L’Aman Summer Palace, à Pékin, se situe à côté du Palais d’Été. Luxe suprême, les clients peuvent accéder à ce domaine impérial directement depuis l’hôtel, en dehors des heures d’ouverture. Aman

Extension du domaine du luxe

Survoler la montagne Navajo en montgolfière ; découvrir avant l’arrivée des touristes le temple de Borobudur, en Indonésie ; accéder directement depuis l’hôtel, grâce à une clef, au palais d’Été de Pékin en dehors des heures d’ouverture ; dormir au milieu des tigres au campement de l’Aman‑i‑Khas, en Inde : chaque adresse a ses privilèges, ses surprises. Mais l’expérience suprême reste celle du service. Ne parlons pas du ratio employé/client, le plus élevé du marché, mais plutôt de ce talent, autant lié au bon sens qu’à la formation, d’être discret tout en saisissant le rythme et les désirs de chacun.
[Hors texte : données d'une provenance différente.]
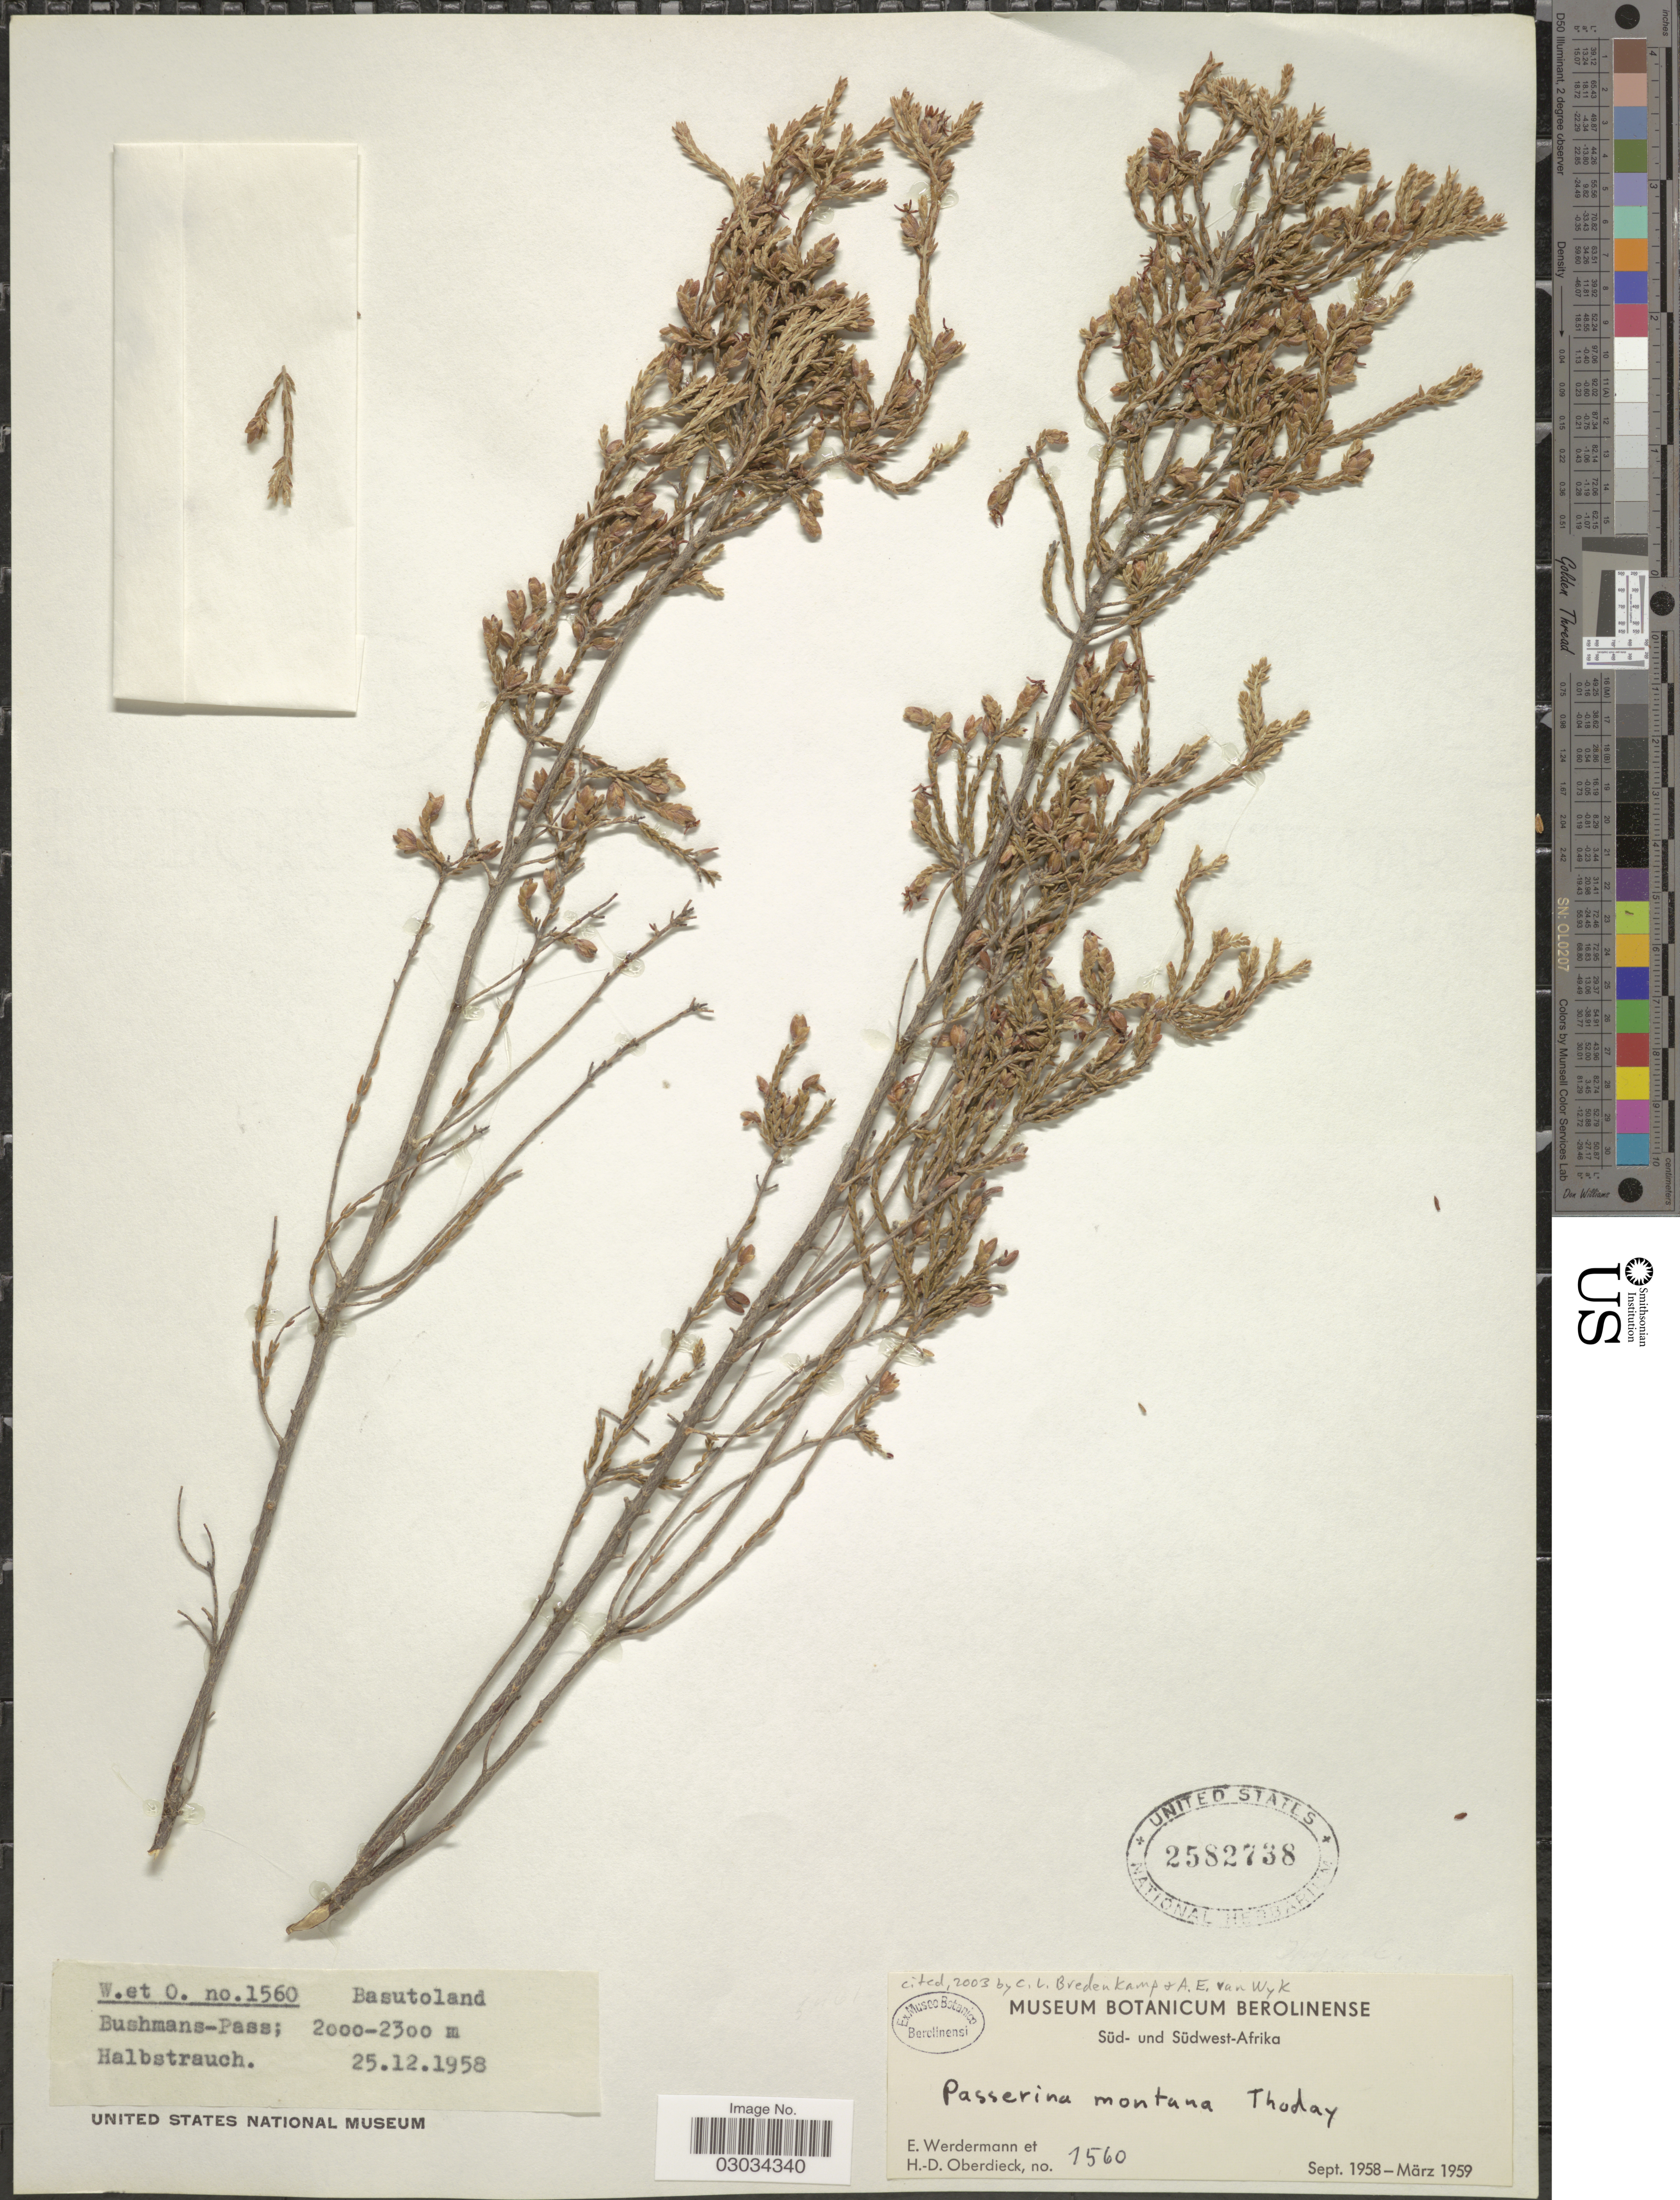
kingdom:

Quelques esprits chagrins ont eu peur que l’arrivée d’un propriétaire russe fasse virer la clientèle au « bling ». Y-a-t-il lieu de s’inquiéter, quand aman signifie « paix » en sanskrit ? Et que pourrait-on reprocher à un homme dont la générosité se contente d’un taux de remplissage de 48 % tout en finançant sans compter sa marque fétiche pour la porter vers les sommets ?

L’Aman Summer Palace, à Pékin, se situe à côté du Palais d’Été. Luxe suprême, les clients peuvent accéder à ce domaine impérial directement depuis l’hôtel, en dehors des heures d’ouverture.
L’Aman Summer Palace, à Pékin, se situe à côté du Palais d’Été. Luxe suprême, les clients peuvent accéder à ce domaine impérial directement depuis l’hôtel, en dehors des heures d’ouverture. Aman

Indiana Jones en Chine

Voici sans doute le projet le plus titanesque jamais mené par le groupe. A 800 kilomètres au sud de Shanghai, dans la région montagneuse de la province de Jiangxi, la construction du barrage des Trois-Gorges menaçait il y a dix ans d’immerger plusieurs villages médiévaux, ainsi qu’une forêt de camphriers millénaires. Avec la complicité d’un entrepreneur chinois fou d’histoire, Aman s’est lancé dans l’aventure archéologique. Démontage minutieux et restauration de plus de 30 villages, transplantation de 10 000 camphriers monumentaux : un véritable roman d’aventure version Salaire de la peur.  50 des maisons sauvées, datant des dynasties Ming et Qing, ont retrouvé une nouvelle vie à côté de Shanghai, dans un parc de 40 hectares où l’architecte Kerry Hill a semé spas, lacs, piscines et villas contemporaines. Cette nouvelle adresse incroyable, attendue pour 2017, s’ajoute aux trois autres hôtels chinois du groupe, à Pékin, Hangzhou et Lijiang, traçant un parcours sensible au fil de l’empire du Milieu.